» To do
Starting at the line that contains "August 2020 California", transcribe each line exactly through the last line of the data. Include nothing else.

====================

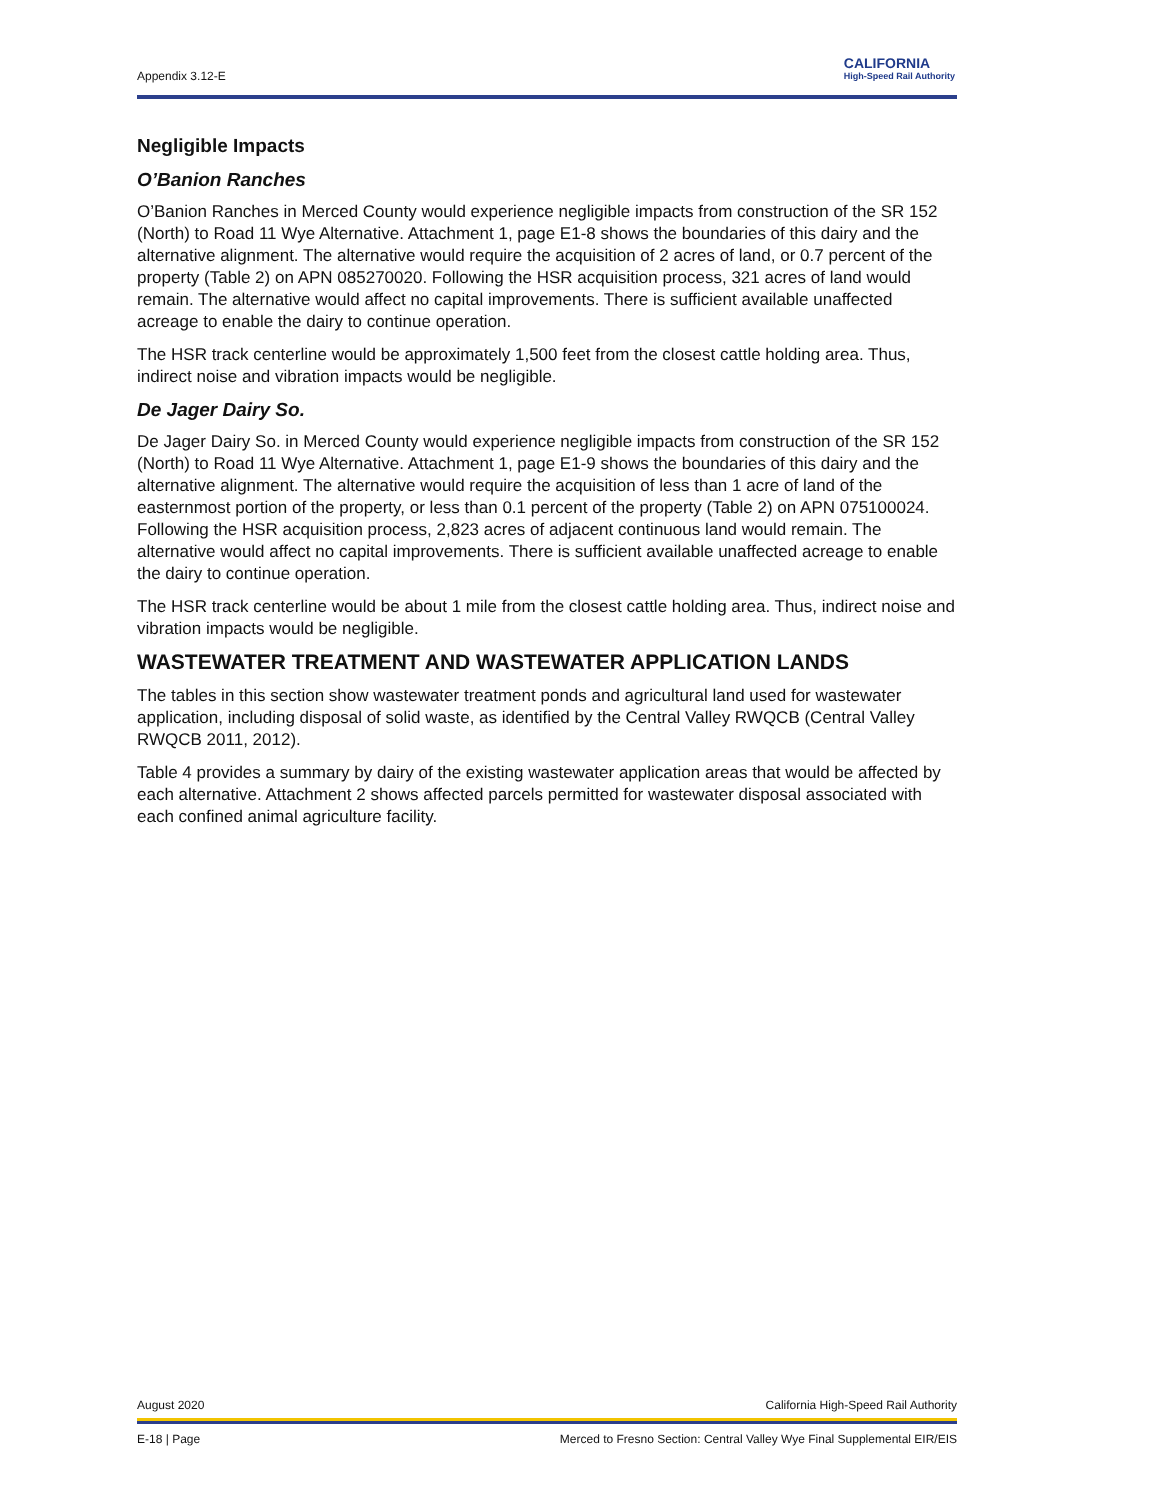Appendix 3.12-E
CALIFORNIA
High-Speed Rail Authority
Negligible Impacts
O’Banion Ranches
O’Banion Ranches in Merced County would experience negligible impacts from construction of the SR 152 (North) to Road 11 Wye Alternative. Attachment 1, page E1-8 shows the boundaries of this dairy and the alternative alignment. The alternative would require the acquisition of 2 acres of land, or 0.7 percent of the property (Table 2) on APN 085270020. Following the HSR acquisition process, 321 acres of land would remain. The alternative would affect no capital improvements. There is sufficient available unaffected acreage to enable the dairy to continue operation.
The HSR track centerline would be approximately 1,500 feet from the closest cattle holding area. Thus, indirect noise and vibration impacts would be negligible.
De Jager Dairy So.
De Jager Dairy So. in Merced County would experience negligible impacts from construction of the SR 152 (North) to Road 11 Wye Alternative. Attachment 1, page E1-9 shows the boundaries of this dairy and the alternative alignment. The alternative would require the acquisition of less than 1 acre of land of the easternmost portion of the property, or less than 0.1 percent of the property (Table 2) on APN 075100024. Following the HSR acquisition process, 2,823 acres of adjacent continuous land would remain. The alternative would affect no capital improvements. There is sufficient available unaffected acreage to enable the dairy to continue operation.
The HSR track centerline would be about 1 mile from the closest cattle holding area. Thus, indirect noise and vibration impacts would be negligible.
WASTEWATER TREATMENT AND WASTEWATER APPLICATION LANDS
The tables in this section show wastewater treatment ponds and agricultural land used for wastewater application, including disposal of solid waste, as identified by the Central Valley RWQCB (Central Valley RWQCB 2011, 2012).
Table 4 provides a summary by dairy of the existing wastewater application areas that would be affected by each alternative. Attachment 2 shows affected parcels permitted for wastewater disposal associated with each confined animal agriculture facility.
August 2020 California High-Speed Rail Authority
E-18 | Page Merced to Fresno Section: Central Valley Wye Final Supplemental EIR/EIS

====================

» Answer to the problem
August 2020 California High-Speed Rail Authority
E-18 | Page Merced to Fresno Section: Central Valley Wye Final Supplemental EIR/EIS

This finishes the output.